Saturday, August 19, 2006
Secrets
Secrets behind sheltered ears
A broken heart waiting inside
to smile without being watered down.
Conversations with myself
that bring buckets of doubt and uncertainty.
Failing and falling like
the way gravity pulls down objects.
A Golden Candle no longet lit in my life
But
I still hear Your loud whispering voice
I still feel Your arms wrapped around tight
I still feel the lovely cross
You will never leave me.
I can tell You all my secrets
Wendy at 7:18 PM :: link |
Wednesday, August 16, 2006
So retreat, I don't even know where to begin. A mix of emotions and fun, this year's retreat was amazing. I wish that I could've been more open and willing to share about things that have been bothering me. I'm not the sharing type of person, I get really nervous and I just talk about other stuff and I think all I did was reject what God was telling me to do and ignore Him. Even though I know myself that God will forgive me at this point I cannot forgive myself. There are no words to describe Him but He's so awesome and the greatest and I'm wondering why am I walking away.

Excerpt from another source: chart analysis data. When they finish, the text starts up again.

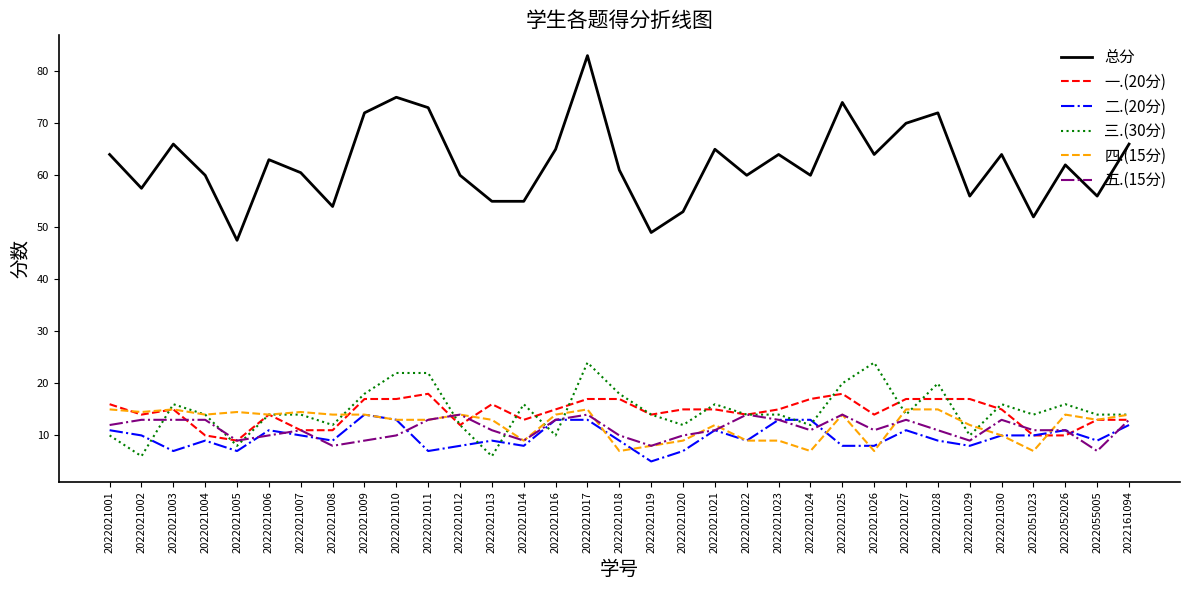

Reading left to right, list all the values displayed in this chart.

总分: 2022021001=64.0	2022021002=57.5	2022021003=66.0	2022021004=60.0	2022021005=47.5	2022021006=63.0	2022021007=60.5	2022021008=54.0	2022021009=72.0	2022021010=75.0	2022021011=73.0	2022021012=60.0	2022021013=55.0	2022021014=55.0	2022021016=65.0	2022021017=83.0	2022021018=61.0	2022021019=49.0	2022021020=53.0	2022021021=65.0	2022021022=60.0	2022021023=64.0	2022021024=60.0	2022021025=74.0	2022021026=64.0	2022021027=70.0	2022021028=72.0	2022021029=56.0	2022021030=64.0	2022051023=52.0	2022052026=62.0	2022055005=56.0	2022161094=66.0
一.(20分): 2022021001=16.0	2022021002=14.0	2022021003=15.0	2022021004=10.0	2022021005=9.0	2022021006=14.0	2022021007=11.0	2022021008=11.0	2022021009=17.0	2022021010=17.0	2022021011=18.0	2022021012=12.0	2022021013=16.0	2022021014=13.0	2022021016=15.0	2022021017=17.0	2022021018=17.0	2022021019=14.0	2022021020=15.0	2022021021=15.0	2022021022=14.0	2022021023=15.0	2022021024=17.0	2022021025=18.0	2022021026=14.0	2022021027=17.0	2022021028=17.0	2022021029=17.0	2022021030=15.0	2022051023=10.0	2022052026=10.0	2022055005=13.0	2022161094=13.0
二.(20分): 2022021001=11.0	2022021002=10.0	2022021003=7.0	2022021004=9.0	2022021005=7.0	2022021006=11.0	2022021007=10.0	2022021008=9.0	2022021009=14.0	2022021010=13.0	2022021011=7.0	2022021012=8.0	2022021013=9.0	2022021014=8.0	2022021016=13.0	2022021017=13.0	2022021018=9.0	2022021019=5.0	2022021020=7.0	2022021021=11.0	2022021022=9.0	2022021023=13.0	2022021024=13.0	2022021025=8.0	2022021026=8.0	2022021027=11.0	2022021028=9.0	2022021029=8.0	2022021030=10.0	2022051023=10.0	2022052026=11.0	2022055005=9.0	2022161094=12.0
三.(30分): 2022021001=10.0	2022021002=6.0	2022021003=16.0	2022021004=14.0	2022021005=8.0	2022021006=14.0	2022021007=14.0	2022021008=12.0	2022021009=18.0	2022021010=22.0	2022021011=22.0	2022021012=12.0	2022021013=6.0	2022021014=16.0	2022021016=10.0	2022021017=24.0	2022021018=18.0	2022021019=14.0	2022021020=12.0	2022021021=16.0	2022021022=14.0	2022021023=14.0	2022021024=12.0	2022021025=20.0	2022021026=24.0	2022021027=14.0	2022021028=20.0	2022021029=10.0	2022021030=16.0	2022051023=14.0	2022052026=16.0	2022055005=14.0	2022161094=14.0
四.(15分): 2022021001=15.0	2022021002=14.5	2022021003=15.0	2022021004=14.0	2022021005=14.5	2022021006=14.0	2022021007=14.5	2022021008=14.0	2022021009=14.0	2022021010=13.0	2022021011=13.0	2022021012=14.0	2022021013=13.0	2022021014=9.0	2022021016=14.0	2022021017=15.0	2022021018=7.0	2022021019=8.0	2022021020=9.0	2022021021=12.0	2022021022=9.0	2022021023=9.0	2022021024=7.0	2022021025=14.0	2022021026=7.0	2022021027=15.0	2022021028=15.0	2022021029=12.0	2022021030=10.0	2022051023=7.0	2022052026=14.0	2022055005=13.0	2022161094=14.0
五.(15分): 2022021001=12.0	2022021002=13.0	2022021003=13.0	2022021004=13.0	2022021005=9.0	2022021006=10.0	2022021007=11.0	2022021008=8.0	2022021009=9.0	2022021010=10.0	2022021011=13.0	2022021012=14.0	2022021013=11.0	2022021014=9.0	2022021016=13.0	2022021017=14.0	2022021018=10.0	2022021019=8.0	2022021020=10.0	2022021021=11.0	2022021022=14.0	2022021023=13.0	2022021024=11.0	2022021025=14.0	2022021026=11.0	2022021027=13.0	2022021028=11.0	2022021029=9.0	2022021030=13.0	2022051023=11.0	2022052026=11.0	2022055005=7.0	2022161094=13.0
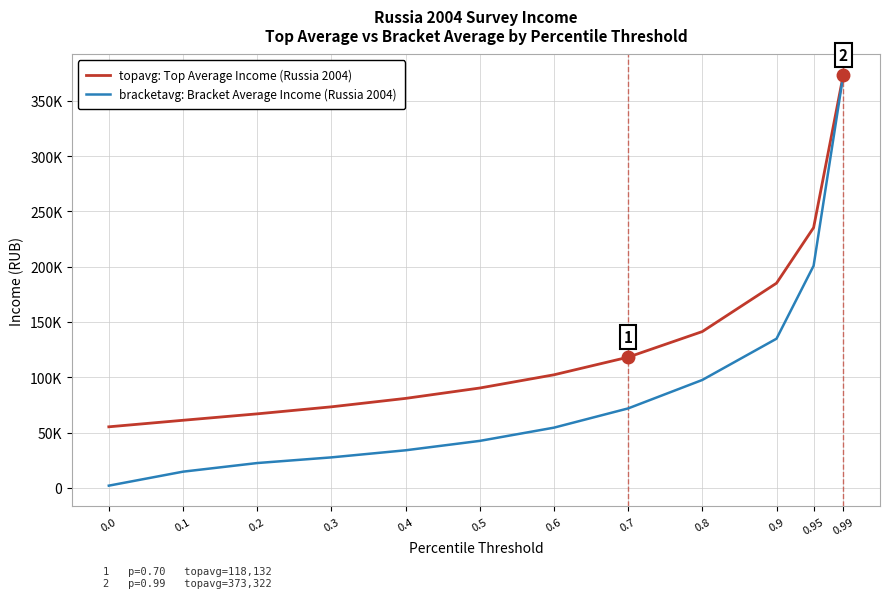

Which series has the largest total across all categories?

topavg: Top Average Income (Russia 2004)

At this moment I still don't believe that I have the courage to share with my fellow brothers and sisters in Christ things that I'm going through. it's been six years or the beginning of the sixth year and I feel completely distant from God. All the things I've done for God I use to be really passionate and excited about them but now there's discouragement and a huge burden in my heart that's not allowing me to follow through in what I want to do for God.
Where's my love and trust and faith and fire?
Lord please take me back!!!!!!!!!!!!